Self-supervised pretraining for an iterative image size agnostic vision transformer
This work addresses the problem of high computational demands in vision models for researchers and practitioners, offering an incremental improvement by adapting existing self-supervised methods to a novel architecture.
The paper tackles the computational inefficiency and poor scaling of Vision Transformers with image size by introducing a self-supervised pretraining framework for an iterative, image-size agnostic model, achieving competitive performance on ImageNet-1K and downstream tasks while maintaining constant computational cost across resolutions.

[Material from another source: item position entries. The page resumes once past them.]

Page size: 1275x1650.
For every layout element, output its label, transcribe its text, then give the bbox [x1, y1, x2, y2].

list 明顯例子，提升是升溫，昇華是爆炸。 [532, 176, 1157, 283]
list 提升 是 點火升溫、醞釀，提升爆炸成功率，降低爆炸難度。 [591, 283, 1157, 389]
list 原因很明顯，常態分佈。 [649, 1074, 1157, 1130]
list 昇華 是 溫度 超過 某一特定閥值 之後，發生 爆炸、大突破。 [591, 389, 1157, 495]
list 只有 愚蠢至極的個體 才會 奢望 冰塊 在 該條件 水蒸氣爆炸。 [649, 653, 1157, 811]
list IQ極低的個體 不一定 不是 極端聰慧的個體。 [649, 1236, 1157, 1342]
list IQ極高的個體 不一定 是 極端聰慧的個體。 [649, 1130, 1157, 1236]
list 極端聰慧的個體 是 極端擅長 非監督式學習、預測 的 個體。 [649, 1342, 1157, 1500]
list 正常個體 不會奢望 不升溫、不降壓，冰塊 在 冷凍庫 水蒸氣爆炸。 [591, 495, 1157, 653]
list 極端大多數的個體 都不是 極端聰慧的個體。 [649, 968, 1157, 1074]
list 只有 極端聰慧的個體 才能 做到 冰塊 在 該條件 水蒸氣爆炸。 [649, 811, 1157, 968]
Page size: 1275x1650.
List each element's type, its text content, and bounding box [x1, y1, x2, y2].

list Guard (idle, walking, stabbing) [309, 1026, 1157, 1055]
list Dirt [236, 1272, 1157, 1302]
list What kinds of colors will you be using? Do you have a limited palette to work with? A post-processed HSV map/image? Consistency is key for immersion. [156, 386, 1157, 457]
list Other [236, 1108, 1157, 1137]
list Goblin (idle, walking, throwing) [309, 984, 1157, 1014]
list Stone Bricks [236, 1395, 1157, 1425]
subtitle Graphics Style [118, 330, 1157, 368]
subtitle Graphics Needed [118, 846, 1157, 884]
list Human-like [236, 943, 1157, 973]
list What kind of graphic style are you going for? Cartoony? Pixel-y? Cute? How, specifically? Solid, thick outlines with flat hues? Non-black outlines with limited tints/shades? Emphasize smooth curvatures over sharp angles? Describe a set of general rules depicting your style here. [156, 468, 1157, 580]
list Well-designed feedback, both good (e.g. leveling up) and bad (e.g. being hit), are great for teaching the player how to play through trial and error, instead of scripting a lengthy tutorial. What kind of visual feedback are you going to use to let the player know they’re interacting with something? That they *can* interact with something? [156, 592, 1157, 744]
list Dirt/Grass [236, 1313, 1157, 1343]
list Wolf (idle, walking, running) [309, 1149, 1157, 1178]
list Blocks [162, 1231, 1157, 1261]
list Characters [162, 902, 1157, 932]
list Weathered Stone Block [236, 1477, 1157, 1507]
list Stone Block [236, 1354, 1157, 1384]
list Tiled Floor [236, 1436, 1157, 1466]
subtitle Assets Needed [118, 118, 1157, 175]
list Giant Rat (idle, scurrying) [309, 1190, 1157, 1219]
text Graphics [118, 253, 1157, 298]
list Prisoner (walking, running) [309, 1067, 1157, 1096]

Vision Transformers (ViTs) dominate self-supervised learning (SSL). While they have proven highly effective for large-scale pretraining, they are computationally inefficient and scale poorly with image size. Consequently, foundational models like DINO are constrained to low-resolution processing. A recent foveal-inspired transformer achieves resolution agnosticism by iteratively processing a fixed-size context of multi-zoom patches. This model demonstrated promising results via supervised learning, utilizing a sequential, recurrent-like process without backpropagation through time. To unlock its potential as a foundational backbone, we introduce a novel sequential-to-global SSL framework based on DINO's self-distillation objective. Supported by an efficient integral-image patch extraction method, our approach enables large-scale pretraining for image-size agnostic vision encoders. We achieve competitive performance on ImageNet-1K and downstream classification tasks, maintaining a constant computational budget regardless of input resolution.